MPs have proposed that GPs should share NHS commissioning duties with other representatives, alongside a number of other significant amendments.
They also believe that GPs consortia should be renamed and control commissioning for primary, secondary and community care, meaning the government's proposed local health and wellbeing boards would be unnecessary.
The announcement's timing is particularly key, coming a day after Andrew Lansley MP, the Health Secretary, announced a pause in the progress of the Health and Social Care Bill through Parliament to listen to national concerns about the reforms.
The Health Select Committee said its changes were ‘vital' to enable the NHS to meet the unprecedented challenge it faces of finding 4% annual efficiency savings over the next four years.

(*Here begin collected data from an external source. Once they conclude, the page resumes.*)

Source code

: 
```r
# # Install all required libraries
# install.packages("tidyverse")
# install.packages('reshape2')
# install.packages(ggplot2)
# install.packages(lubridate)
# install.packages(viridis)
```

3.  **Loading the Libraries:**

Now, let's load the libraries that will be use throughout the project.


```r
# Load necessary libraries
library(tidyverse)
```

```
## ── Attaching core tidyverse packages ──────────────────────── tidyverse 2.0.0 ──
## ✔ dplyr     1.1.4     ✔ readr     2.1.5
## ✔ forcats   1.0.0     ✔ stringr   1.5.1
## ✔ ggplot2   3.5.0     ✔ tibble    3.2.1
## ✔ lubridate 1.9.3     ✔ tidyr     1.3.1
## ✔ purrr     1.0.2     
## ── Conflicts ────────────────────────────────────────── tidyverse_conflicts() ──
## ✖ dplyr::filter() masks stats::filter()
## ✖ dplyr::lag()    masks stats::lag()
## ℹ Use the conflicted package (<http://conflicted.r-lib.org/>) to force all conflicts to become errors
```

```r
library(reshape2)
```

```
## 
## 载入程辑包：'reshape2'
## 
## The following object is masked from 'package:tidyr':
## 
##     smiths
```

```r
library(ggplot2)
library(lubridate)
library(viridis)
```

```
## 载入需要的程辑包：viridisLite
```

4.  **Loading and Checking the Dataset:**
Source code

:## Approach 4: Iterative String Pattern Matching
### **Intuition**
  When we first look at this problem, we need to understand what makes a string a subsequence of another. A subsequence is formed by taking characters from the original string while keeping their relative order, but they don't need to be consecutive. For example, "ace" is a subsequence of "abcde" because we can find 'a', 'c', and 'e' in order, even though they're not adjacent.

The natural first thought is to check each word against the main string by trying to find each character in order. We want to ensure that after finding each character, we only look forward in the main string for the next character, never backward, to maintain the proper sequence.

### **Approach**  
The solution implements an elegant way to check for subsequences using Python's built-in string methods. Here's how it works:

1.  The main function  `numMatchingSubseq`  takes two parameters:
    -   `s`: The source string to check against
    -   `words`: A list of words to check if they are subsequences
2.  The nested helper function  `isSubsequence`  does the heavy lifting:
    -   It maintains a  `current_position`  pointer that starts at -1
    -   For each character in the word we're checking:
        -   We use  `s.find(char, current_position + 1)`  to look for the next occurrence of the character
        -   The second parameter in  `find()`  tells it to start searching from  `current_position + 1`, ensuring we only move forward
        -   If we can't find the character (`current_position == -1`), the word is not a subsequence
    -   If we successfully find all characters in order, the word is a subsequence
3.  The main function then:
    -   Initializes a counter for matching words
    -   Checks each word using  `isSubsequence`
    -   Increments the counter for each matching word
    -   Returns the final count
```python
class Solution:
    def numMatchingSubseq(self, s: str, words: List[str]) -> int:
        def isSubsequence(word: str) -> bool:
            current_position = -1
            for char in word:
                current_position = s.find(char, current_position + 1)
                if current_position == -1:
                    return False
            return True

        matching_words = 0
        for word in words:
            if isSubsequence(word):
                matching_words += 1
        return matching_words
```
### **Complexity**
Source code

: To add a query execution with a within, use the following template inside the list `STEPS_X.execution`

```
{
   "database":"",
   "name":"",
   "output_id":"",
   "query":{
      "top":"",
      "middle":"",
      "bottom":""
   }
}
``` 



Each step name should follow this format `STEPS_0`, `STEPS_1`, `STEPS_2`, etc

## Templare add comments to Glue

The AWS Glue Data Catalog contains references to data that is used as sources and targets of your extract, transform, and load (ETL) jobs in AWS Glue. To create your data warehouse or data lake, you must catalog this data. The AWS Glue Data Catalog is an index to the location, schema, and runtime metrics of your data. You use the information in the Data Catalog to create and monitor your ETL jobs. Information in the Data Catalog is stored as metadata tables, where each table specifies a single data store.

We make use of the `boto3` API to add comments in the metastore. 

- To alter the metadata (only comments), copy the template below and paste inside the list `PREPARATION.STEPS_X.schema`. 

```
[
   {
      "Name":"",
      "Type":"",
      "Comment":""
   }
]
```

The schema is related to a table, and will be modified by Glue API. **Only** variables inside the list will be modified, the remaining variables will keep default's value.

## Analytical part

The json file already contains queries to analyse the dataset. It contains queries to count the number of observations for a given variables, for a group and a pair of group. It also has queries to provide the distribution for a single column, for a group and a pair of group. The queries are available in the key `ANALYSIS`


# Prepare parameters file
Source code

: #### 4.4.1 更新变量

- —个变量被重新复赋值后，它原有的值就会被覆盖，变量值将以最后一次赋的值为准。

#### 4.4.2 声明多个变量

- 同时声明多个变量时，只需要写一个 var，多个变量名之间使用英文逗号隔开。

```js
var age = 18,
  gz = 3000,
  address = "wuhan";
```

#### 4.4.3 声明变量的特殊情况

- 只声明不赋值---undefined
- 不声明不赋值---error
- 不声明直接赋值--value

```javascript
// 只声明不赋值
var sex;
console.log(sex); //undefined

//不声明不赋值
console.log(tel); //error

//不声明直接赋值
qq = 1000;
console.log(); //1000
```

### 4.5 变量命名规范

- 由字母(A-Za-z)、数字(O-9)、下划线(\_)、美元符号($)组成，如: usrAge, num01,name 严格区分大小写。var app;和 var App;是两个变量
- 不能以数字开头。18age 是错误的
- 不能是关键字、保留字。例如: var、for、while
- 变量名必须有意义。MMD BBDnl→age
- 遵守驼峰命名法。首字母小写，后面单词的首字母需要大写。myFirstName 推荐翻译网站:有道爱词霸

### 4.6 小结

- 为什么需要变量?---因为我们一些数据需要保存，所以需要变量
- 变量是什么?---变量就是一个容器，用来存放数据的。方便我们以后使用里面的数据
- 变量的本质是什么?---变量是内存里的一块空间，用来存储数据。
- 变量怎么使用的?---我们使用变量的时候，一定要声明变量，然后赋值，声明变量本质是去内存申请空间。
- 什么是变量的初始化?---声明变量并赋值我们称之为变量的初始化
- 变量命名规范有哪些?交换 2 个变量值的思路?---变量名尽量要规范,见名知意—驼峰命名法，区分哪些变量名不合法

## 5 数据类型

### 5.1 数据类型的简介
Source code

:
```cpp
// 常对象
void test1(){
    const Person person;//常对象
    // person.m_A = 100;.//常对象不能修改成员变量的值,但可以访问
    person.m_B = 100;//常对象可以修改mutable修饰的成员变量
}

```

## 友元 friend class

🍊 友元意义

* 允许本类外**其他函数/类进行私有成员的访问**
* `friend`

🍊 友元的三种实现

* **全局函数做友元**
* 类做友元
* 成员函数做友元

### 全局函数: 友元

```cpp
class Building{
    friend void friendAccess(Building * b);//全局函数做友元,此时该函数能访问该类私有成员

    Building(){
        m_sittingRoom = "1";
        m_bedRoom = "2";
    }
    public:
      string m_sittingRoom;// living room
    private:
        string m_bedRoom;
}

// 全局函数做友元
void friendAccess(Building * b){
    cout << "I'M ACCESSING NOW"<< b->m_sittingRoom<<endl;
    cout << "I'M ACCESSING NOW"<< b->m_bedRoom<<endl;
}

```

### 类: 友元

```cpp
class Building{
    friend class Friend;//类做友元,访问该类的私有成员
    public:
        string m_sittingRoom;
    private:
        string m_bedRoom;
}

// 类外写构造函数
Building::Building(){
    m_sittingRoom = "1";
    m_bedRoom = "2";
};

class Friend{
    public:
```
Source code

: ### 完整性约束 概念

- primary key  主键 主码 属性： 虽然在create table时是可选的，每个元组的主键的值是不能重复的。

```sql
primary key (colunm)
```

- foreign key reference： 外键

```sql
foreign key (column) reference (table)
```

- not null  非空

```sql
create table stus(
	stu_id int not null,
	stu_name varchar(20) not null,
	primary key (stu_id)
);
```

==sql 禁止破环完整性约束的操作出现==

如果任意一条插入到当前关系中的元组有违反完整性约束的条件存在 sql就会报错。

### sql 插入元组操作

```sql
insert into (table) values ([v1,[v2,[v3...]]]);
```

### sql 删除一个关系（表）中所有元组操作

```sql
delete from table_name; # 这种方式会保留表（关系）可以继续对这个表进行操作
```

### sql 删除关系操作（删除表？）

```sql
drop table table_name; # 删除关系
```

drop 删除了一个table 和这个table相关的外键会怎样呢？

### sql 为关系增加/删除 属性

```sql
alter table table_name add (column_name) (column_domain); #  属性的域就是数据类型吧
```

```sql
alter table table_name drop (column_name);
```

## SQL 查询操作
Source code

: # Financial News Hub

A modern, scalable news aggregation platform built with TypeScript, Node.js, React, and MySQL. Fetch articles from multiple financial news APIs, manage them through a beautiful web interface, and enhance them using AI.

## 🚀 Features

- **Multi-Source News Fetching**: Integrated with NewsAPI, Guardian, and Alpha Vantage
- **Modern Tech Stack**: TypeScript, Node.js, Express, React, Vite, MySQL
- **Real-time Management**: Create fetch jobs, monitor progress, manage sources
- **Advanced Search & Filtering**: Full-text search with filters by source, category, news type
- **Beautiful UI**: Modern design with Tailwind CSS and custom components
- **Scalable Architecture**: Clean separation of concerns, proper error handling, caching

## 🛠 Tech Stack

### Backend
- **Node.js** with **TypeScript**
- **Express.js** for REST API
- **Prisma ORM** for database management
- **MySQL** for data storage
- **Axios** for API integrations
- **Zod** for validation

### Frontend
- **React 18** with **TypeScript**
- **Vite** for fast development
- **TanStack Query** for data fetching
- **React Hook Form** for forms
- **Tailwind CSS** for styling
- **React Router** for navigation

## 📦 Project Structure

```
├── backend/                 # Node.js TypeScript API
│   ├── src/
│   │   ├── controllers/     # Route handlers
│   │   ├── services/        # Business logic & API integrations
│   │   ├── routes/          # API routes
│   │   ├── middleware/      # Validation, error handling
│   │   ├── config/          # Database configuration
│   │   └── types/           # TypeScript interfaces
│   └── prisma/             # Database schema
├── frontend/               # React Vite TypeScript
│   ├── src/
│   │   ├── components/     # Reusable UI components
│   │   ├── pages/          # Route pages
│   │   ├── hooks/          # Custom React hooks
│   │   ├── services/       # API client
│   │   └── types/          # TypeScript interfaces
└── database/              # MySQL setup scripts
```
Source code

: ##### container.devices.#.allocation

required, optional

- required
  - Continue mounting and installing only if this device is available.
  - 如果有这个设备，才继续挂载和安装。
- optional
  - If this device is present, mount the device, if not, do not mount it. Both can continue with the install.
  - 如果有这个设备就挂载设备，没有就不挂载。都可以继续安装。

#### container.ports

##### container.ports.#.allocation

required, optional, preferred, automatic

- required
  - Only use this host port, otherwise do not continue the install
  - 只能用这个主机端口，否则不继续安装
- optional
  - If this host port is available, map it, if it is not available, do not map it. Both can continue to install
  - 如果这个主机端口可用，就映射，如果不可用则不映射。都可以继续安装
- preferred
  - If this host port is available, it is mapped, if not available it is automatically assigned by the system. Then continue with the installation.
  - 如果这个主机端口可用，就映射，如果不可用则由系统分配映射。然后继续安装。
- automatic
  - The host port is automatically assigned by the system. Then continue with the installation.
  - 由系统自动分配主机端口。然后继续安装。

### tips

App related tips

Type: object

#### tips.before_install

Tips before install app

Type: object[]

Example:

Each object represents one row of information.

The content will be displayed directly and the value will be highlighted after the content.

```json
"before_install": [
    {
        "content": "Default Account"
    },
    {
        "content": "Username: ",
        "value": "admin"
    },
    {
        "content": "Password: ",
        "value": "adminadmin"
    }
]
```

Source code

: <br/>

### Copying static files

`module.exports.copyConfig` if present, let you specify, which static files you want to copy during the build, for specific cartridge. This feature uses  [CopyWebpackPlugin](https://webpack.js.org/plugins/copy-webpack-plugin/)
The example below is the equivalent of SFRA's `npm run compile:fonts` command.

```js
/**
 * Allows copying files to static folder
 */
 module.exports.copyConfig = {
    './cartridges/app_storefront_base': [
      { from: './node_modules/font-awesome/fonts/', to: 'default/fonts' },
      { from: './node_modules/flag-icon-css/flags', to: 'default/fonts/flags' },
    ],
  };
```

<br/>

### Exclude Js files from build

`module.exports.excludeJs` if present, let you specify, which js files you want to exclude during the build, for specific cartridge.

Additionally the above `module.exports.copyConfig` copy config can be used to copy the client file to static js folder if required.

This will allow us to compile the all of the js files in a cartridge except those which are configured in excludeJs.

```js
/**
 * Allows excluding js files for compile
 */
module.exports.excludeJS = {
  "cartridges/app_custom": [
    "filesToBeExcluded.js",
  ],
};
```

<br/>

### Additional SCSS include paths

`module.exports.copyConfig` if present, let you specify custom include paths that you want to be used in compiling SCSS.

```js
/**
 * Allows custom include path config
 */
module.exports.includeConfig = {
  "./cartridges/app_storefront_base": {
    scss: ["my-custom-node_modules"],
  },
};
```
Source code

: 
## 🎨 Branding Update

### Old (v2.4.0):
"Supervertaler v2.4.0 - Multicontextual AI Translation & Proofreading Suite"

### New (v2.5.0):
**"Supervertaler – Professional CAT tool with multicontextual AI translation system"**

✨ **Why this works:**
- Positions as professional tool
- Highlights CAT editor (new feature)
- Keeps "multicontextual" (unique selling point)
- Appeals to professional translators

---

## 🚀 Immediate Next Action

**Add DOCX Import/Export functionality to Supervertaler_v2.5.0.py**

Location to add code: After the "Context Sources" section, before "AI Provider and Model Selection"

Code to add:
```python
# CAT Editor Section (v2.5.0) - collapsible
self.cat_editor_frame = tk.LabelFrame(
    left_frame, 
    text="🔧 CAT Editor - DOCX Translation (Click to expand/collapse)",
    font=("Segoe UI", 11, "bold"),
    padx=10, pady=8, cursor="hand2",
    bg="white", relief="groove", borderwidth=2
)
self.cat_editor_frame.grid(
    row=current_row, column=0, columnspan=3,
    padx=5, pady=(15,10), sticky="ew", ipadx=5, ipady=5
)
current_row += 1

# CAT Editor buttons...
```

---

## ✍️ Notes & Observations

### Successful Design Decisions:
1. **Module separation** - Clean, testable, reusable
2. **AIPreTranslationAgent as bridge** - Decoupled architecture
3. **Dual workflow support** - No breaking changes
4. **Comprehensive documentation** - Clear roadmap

Stephen Dorrell MP, chairman of the committee and former Health Secretary, explained: "We believe it is crucial to get the reform of NHS commissioning right if the service is to confront the massive financial challenge it now faces.
"Our report contains a set of practical proposals to strengthen the Health and Social Care Bill and make it better able to meet the Government's objectives. Our proposals are designed to ensure that NHS Commissioning involves all stakeholders - GPs, certainly, but also nurses, hospital doctors, and representatives of social care and local communities.
"We believe this broadening of the base for commissioning is vital if we are to achieve the changes that are necessary to allow the NHS deliver properly coordinated healthcare," he added.
The full list of suggestions included all NHS Commissioners (GP consortia) having an independent chair, appointed by the NHS National Commissioning Board, and a chief executive and finance director, both of whom should be members of the Board.